A Novel Imbalanced Data Classification Method Based on Weakly Supervised Learning for Fault Diagnosis
Hui Liu,Zhenyu Liu,Weiqiang Jia,Donghao Zhang,Jianrong Tan
DOI: https://doi.org/10.1109/tii.2021.3084132
IF: 12.3
2021-01-01
IEEE Transactions on Industrial Informatics
Abstract:The class imbalance problem has a huge impact on the performance of diagnostic models. When it occurs, the minority samples are easily ignored by classification models.
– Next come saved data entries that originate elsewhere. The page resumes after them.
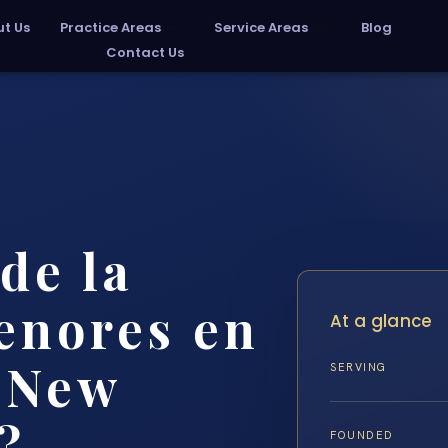
t Us
Practice Areas
Service Areas
Blog
Contact Us
de la
enores en
At a glance
 New
SERVING
?
FOUNDED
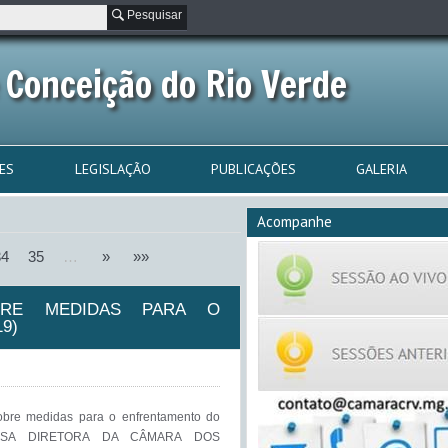
Pesquisar
 Conceição do Rio Verde
ES
LEGISLAÇÃO
PUBLICAÇÕES
GALERIA
Acompanhe
34
35
…
»
»»
OBRE MEDIDAS PARA O
9)
bre medidas para o enfrentamento do
A MESA DIRETORA DA CÂMARA DOS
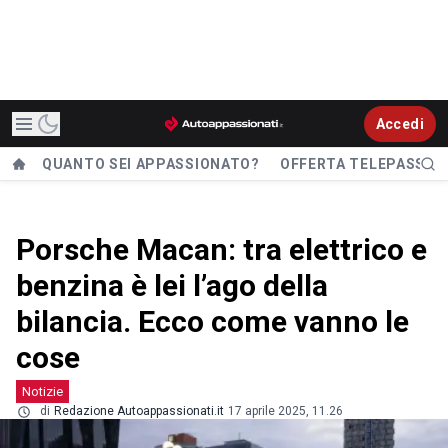
Accedi
QUANTO SEI APPASSIONATO?
OFFERTA TELEPASS
Porsche Macan: tra elettrico e
benzina è lei l’ago della
bilancia. Ecco come vanno le
cose
Notizie
di
Redazione Autoappassionati.it
17 aprile 2025, 11.26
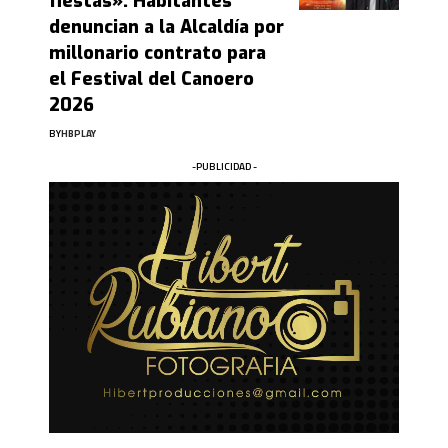
fiestas»: Habitantes
denuncian a la Alcaldía por
millonario contrato para
el Festival del Canoero
2026
BY
HBPLAY
-PUBLICIDAD -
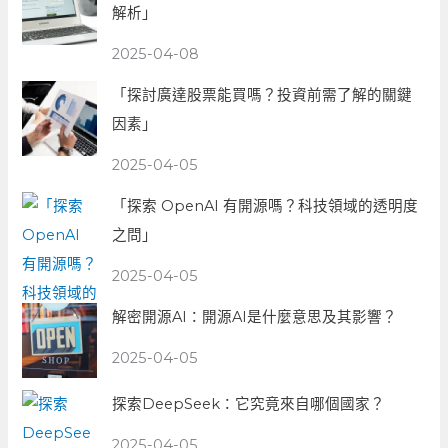
解析」
2025-04-08
「探討廣達股票能買嗎？投資前需了解的關鍵
因素」
2025-04-05
「探索 OpenAI 有開源嗎？科技領域的透明度
之問」
2025-04-05
解密開源AI：開源AI是什麼意思及其影響？
2025-04-05
探索DeepSeek：它究竟來自哪個國家？
2025-04-05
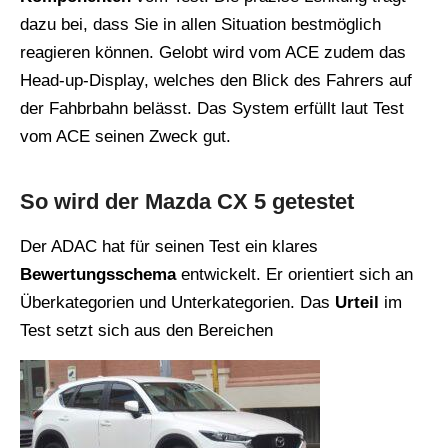
dazu bei, dass Sie in allen Situation bestmöglich
reagieren können. Gelobt wird vom ACE zudem das
Head-up-Display, welches den Blick des Fahrers auf
der Fahbrbahn belässt. Das System erfüllt laut Test
vom ACE seinen Zweck gut.
So wird der Mazda CX 5 getestet
Der ADAC hat für seinen Test ein klares
Bewertungsschema
entwickelt. Er orientiert sich an
Überkategorien und Unterkategorien. Das
Urteil
im
Test setzt sich aus den Bereichen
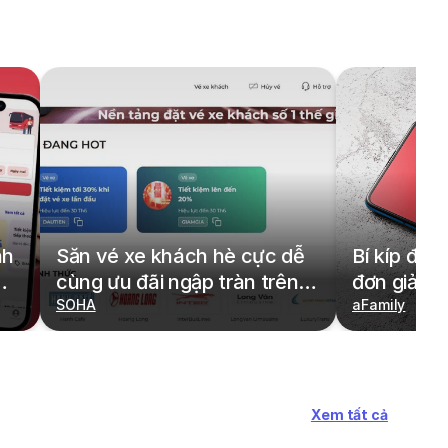
nh
Săn vé xe khách hè cực dễ
Bí kíp đặt
cùng ưu đãi ngập tràn trên
đơn giản,
redBus
SOHA
cả gia đìn
aFamily
Xem tất cả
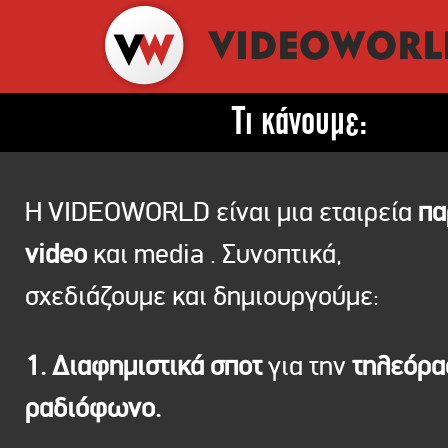
Τι κάνουμε:
Η VIDEOWORLD είναι μια εταιρεία
πα
video
και media . Συνοπτικά,
σχεδιάζουμε και δημιουργούμε:
1. Διαφημιστικά σποτ
για την
τηλεόρ
ραδιόφωνο.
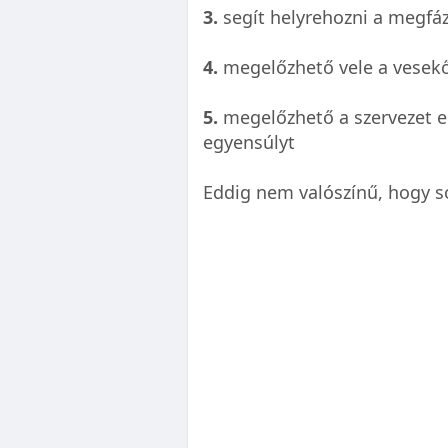
3.
segít helyrehozni a megfáz
4.
megelőzhető vele a vesekő
5.
megelőzhető a szervezet el
egyensúlyt
Eddig nem valószínű, hogy so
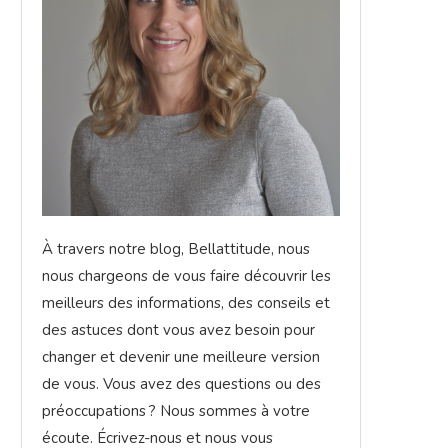
À travers notre blog, Bellattitude, nous
nous chargeons de vous faire découvrir les
meilleurs des informations, des conseils et
des astuces dont vous avez besoin pour
changer et devenir une meilleure version
de vous. Vous avez des questions ou des
préoccupations ? Nous sommes à votre
écoute. Écrivez-nous et nous vous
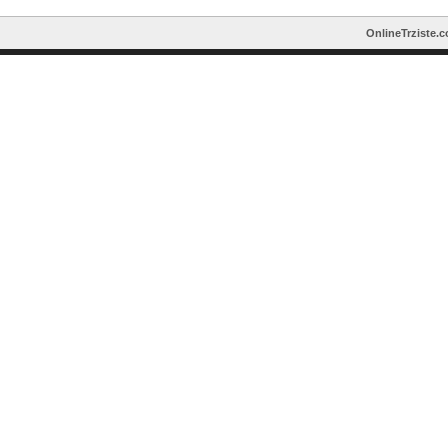
OnlineTrziste.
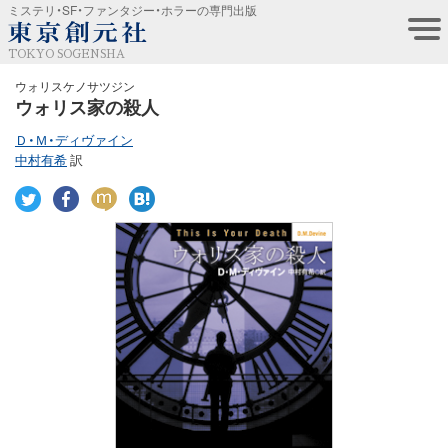
ミステリ・SF・ファンタジー・ホラーの専門出版
TOKYO SOGENSHA
ウォリスケノサツジン
ウォリス家の殺人
Ｄ・Ｍ・ディヴァイン
中村有希
訳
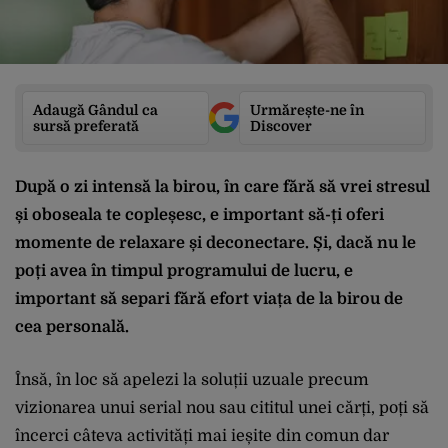
Adaugă Gândul ca
Urmărește-ne în
sursă preferată
Discover
După o zi intensă la birou, în care fără să vrei stresul
și oboseala te copleșesc, e important să-ți oferi
momente de relaxare și deconectare. Și, dacă nu le
poți avea în timpul programului de lucru, e
important să separi fără efort viața de la birou de
cea personală.
Însă, în loc să apelezi la soluții uzuale precum
vizionarea unui serial nou sau cititul unei cărți, poți să
încerci câteva activități mai ieșite din comun dar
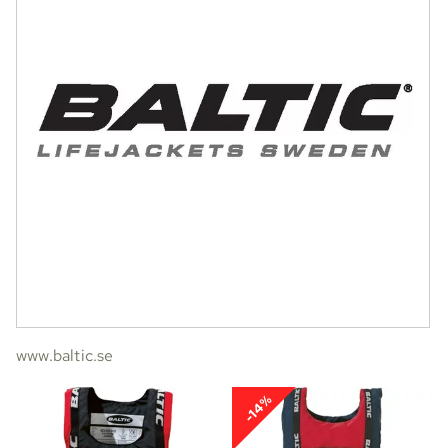
www.baltic.se
-14%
Besides, the distribution of class imbalanced data differs from the actual data distribution, which makes it difficult for classifiers to learn an accurate decision boundary. To tackle the above issues, this article proposes a novel imbalanced data classification method based on weakly supervised learning. First, Bagging algorithm is employed to sample majority data randomly to generate several relatively balanced subsets, which are then used to train several support vector machine (SVM) classifiers. Next, these trained SVM classifiers are adopted to predict the labels of those unlabeled data, and samples that are predicted as minority class are added to the original dataset to reduce the imbalance ratio. The critical idea of this article is to introduce real-world samples into the imbalanced dataset by virtue of weakly supervised learning. In addition, bidirectional gated recurrent units are used to construct a diagnostic model for fault diagnosis, and a new weighted cross-entropy function is proposed as the loss function to reduce the impact of noise. Besides, it also increases the model's attention to the original minority samples. Furthermore, experimental evaluations of the proposed method are conducted on two datasets, i.e., Prognostics and Health Management challenge 2008 and 2010 datasets, and the experimental results demonstrate the effectiveness and superiority of the proposed method.